Thatcher clears his throat and narrows his eyes like he’s having a hard time reading the answer written on a blackboard somewhere.

“What’s the matter? Wasn’t this question covered in Ghost Guiding One-oh-one?” I ask.

He snaps his head around to glare at me. “You’re not taking this seriously.”

“I think you have serious pretty well covered for both of us.”

“Callie—”

“Look, I just want to see my mom.”

“She’s not in the Prism anymore.”

I don’t know if I should be assured or worried.

“Where is she?” I ask. “Where did she go?”

“She moved on.”

“To where?”

“Beyond the Prism is a realm that’s something like what you probably imagine Heaven to be,” he says.

“Heaven.” I sigh. “So she’s happy? She’s okay.”

“She’s more than that,” says Thatcher, and when I give him a doubtful glance he adds, “Yes, she’s absolutely fine.”

The conviction reflected in his eyes assures me that he believes his words, and his certainty is a relief. A weight lifts from my shoulders, one that I didn’t even know was there. Mama is okay.

“But I can’t see her?” I ask, just to be sure.

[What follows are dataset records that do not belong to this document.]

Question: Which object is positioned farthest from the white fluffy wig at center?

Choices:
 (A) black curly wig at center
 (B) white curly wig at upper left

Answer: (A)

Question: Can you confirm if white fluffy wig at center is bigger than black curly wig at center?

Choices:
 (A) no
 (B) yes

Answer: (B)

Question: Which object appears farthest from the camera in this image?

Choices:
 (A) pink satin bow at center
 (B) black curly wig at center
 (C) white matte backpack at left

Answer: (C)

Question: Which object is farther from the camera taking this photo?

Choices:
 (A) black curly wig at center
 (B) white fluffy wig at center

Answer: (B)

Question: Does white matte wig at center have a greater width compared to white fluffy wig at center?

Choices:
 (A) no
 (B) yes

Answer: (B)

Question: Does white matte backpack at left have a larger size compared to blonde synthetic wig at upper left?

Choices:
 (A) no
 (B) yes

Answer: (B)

“No,” he says. “I’m sorry.”

“Hmm, you’d think one perk of dying would be reuniting with people you love, right? Isn’t that what all the movies show?”

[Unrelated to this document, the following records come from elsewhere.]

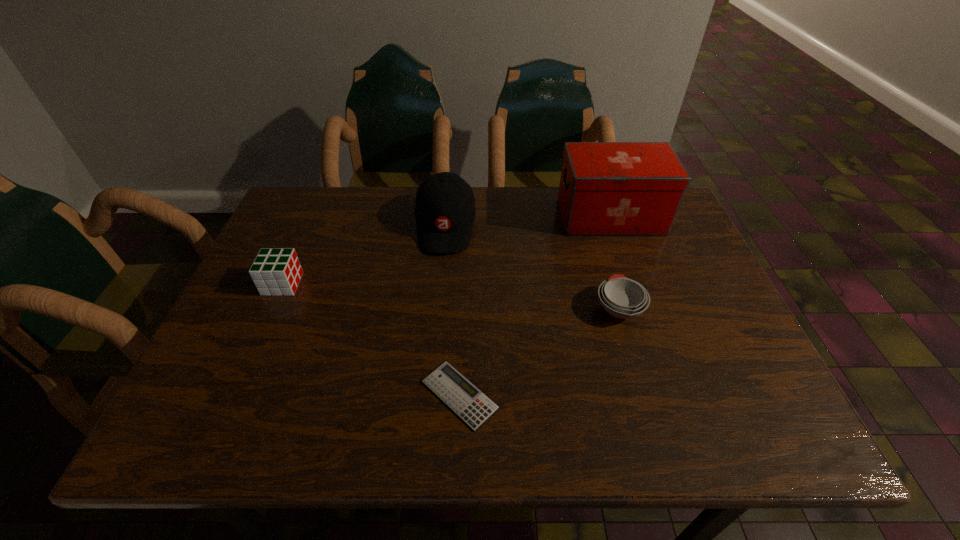
Where is `vacant position located with a logo on the front of the fourth shortest object`? vacant position located with a logo on the front of the fourth shortest object is located at coordinates (439, 296).

Where is `free space located on the red face of the leftmost object`? free space located on the red face of the leftmost object is located at coordinates (344, 284).

Identify the location of vacant region located on the back of the second shortest object. This screenshot has width=960, height=540. (605, 260).

Image resolution: width=960 pixels, height=540 pixels. What are the coordinates of `vacant space situated 0.260m on the left of the shortest object` in the screenshot? It's located at (288, 395).

This screenshot has height=540, width=960. I want to click on the first-aid kit that is at the far edge, so click(606, 188).

Find the location of a particular element. This screenshot has width=960, height=540. baseball cap positioned at the far edge is located at coordinates (445, 209).

In order to click on object present at the near edge in this screenshot , I will do `click(469, 403)`.

You are a GUI agent. You are given a task and a screenshot of the screen. Output one action in this format:
    pyautogui.click(x=<x>, y=<y>)
    Task: Click on the object that is at the left edge
    The image size is (960, 540).
    Given the screenshot: What is the action you would take?
    pyautogui.click(x=277, y=271)

The width and height of the screenshot is (960, 540). I want to click on object located in the right edge section of the desktop, so click(x=606, y=188).

Locate an element on the screen. The width and height of the screenshot is (960, 540). object present at the far right corner is located at coordinates (606, 188).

“It isn’t like in the movies, Callie,” says Thatcher, with the hint of a smile, a kindness in his face that eases some of the anxiety I’m feeling.

I study the slatted wood of the dock under my feet. The evening shadows are starting to fall now—the sky’s golden glow is giving way to a blue twilight, and the Living are heading back to their cars. I see the ghosts shuffling among them, too, slowly, calmly. “Did you know her?” I ask.

“Your mother?”

I nod.

His mouth sets in a tight line, like he’s trying to decide what to tell me. “She left just after I . . . arrived,” he says.

“So you met her,” I say.

“Briefly.”

“And then she left because . . .”

“Ghosts move on when they’ve completed their haunting,” he says.

“What do you mean?” I ask.

“Let me show you. Walk with me.”

We head to the end of the pier, moving quietly side by side. I watch people pass us—mostly Living, but ghosts, too—sharing space and interacting with each other. A few of the glowing beings even nod at me and Thatcher, and I politely wave back. I’m confused, sad, maybe in shock. But I don’t feel like my life is over. It can’t be. And there was Ella with her family—sailing with them just as if she were alive.

“Everyone is so peaceful,” I say, thinking back on each scene I just witnessed and the ghosts I see now. “It’s not at all like the stories I’ve heard—the moaning and wailing and terrorizing that ghosts do.”